* **Document passage**
[Start of Attachment]
Might the be a Class Action Suite Here?
2 Answers from Attorneys
He is right, a judge is going to wonder why you did not complain until now. Also, you are not an heir; you are a benificary under a Trust. For a class action suit you need to find several other people who had the same thing happen to them by the same bank. Such suits are very expensive, time consuming, and difficult. You can contact an attorney who does class action litigation to find out if there have been any such suits against that bank.
I would think that it is a violation of their fudiciary duty to invest the Trust assets in their own stock. You should get the bank to resign as trustee and to compensate the Trust for the loss in revenues. You should see an attorney who specializing in this type of work.
As trustee of the trust, the bank is subject to what is known as the "prudent investor rule."
[End of Attachment]
* **What you need to do**
A - Rewrite the attorneys' answers on the trust, starting at "I would think" and ending at "type of work.", with "bank" changed to "institution".
B - How many lines of the listing contain the string "mathrm", where case counts? Reply with the number alone.

* **Data for analysis**
[Start of Attachment]
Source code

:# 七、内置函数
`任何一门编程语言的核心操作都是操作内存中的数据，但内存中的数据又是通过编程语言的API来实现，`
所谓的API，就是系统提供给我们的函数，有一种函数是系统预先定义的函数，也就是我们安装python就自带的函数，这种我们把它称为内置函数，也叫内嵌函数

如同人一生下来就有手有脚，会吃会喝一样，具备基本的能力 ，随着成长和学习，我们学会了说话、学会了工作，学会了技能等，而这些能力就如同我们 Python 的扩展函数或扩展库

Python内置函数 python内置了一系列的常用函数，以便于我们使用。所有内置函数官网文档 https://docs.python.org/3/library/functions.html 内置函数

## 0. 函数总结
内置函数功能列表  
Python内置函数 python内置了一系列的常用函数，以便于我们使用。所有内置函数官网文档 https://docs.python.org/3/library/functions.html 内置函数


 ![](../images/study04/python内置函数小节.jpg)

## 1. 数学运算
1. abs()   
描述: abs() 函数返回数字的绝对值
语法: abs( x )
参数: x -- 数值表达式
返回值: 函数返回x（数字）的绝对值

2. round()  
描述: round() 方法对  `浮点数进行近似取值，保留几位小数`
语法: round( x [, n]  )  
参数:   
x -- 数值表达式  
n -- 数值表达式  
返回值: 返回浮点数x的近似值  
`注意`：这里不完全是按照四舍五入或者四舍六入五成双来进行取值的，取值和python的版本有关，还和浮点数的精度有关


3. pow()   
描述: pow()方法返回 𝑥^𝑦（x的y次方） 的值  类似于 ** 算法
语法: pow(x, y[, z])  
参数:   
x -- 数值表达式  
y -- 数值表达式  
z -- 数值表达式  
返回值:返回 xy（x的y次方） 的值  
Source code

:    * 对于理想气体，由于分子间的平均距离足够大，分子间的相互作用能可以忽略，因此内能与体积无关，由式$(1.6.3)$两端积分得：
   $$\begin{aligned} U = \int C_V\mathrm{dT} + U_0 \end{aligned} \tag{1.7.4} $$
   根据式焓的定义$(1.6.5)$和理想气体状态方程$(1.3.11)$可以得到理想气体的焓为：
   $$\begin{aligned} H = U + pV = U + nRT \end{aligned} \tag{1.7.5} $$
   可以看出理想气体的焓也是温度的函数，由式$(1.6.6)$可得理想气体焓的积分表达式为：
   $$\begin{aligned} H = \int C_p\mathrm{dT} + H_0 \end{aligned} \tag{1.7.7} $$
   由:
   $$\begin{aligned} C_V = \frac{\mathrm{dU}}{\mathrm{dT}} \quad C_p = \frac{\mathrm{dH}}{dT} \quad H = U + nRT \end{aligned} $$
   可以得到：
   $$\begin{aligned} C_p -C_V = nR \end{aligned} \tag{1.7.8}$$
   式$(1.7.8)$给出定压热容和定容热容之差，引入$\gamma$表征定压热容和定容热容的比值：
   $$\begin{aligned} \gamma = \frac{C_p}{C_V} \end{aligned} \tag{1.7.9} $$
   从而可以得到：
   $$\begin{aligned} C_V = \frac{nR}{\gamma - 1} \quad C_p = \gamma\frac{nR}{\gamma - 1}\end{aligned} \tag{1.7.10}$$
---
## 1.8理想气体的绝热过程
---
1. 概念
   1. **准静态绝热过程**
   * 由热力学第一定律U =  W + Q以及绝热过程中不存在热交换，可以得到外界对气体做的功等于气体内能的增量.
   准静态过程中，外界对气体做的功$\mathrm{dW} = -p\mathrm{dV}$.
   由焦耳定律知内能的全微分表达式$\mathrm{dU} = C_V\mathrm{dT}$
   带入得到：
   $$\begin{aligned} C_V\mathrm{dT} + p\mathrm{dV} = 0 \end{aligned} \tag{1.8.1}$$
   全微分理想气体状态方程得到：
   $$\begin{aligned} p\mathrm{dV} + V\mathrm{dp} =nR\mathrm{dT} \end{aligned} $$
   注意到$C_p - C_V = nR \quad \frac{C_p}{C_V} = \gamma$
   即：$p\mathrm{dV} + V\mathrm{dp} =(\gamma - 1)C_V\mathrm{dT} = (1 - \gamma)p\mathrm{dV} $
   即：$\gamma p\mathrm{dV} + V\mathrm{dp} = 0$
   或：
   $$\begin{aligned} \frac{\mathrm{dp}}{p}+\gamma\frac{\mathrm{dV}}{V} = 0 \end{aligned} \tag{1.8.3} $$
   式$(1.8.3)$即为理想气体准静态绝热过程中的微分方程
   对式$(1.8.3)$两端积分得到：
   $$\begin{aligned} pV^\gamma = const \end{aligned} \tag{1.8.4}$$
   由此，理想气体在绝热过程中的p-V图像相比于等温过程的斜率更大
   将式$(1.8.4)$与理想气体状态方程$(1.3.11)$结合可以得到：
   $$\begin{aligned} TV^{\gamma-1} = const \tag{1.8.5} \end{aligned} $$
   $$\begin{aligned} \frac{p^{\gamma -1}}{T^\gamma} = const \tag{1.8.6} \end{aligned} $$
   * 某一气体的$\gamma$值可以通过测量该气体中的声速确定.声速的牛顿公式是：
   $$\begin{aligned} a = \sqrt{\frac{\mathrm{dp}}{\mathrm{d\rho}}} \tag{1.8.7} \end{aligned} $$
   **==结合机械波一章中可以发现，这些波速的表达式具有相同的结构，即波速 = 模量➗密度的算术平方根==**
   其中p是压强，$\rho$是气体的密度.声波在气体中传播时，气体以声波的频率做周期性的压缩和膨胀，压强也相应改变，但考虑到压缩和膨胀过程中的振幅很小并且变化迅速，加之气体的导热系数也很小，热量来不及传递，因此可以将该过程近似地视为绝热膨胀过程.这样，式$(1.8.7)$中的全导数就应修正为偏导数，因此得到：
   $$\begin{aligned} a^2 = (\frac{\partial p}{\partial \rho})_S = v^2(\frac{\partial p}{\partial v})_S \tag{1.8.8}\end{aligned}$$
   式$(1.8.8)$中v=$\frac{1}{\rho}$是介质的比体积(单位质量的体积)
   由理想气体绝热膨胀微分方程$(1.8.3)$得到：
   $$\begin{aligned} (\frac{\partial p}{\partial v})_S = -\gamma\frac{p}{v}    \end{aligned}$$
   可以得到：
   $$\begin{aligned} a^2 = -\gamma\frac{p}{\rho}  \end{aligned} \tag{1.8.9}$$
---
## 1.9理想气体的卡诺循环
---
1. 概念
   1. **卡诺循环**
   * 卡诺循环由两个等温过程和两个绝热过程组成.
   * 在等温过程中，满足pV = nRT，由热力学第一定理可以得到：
[End of Attachment]
* **Solution set**
A -
I would think that it is a violation of their fudiciary duty to invest the Trust assets in their own stock. You should get the institution to resign as trustee and to compensate the Trust for the loss in revenues. You should see an attorney who specializing in this type of work.

B - 11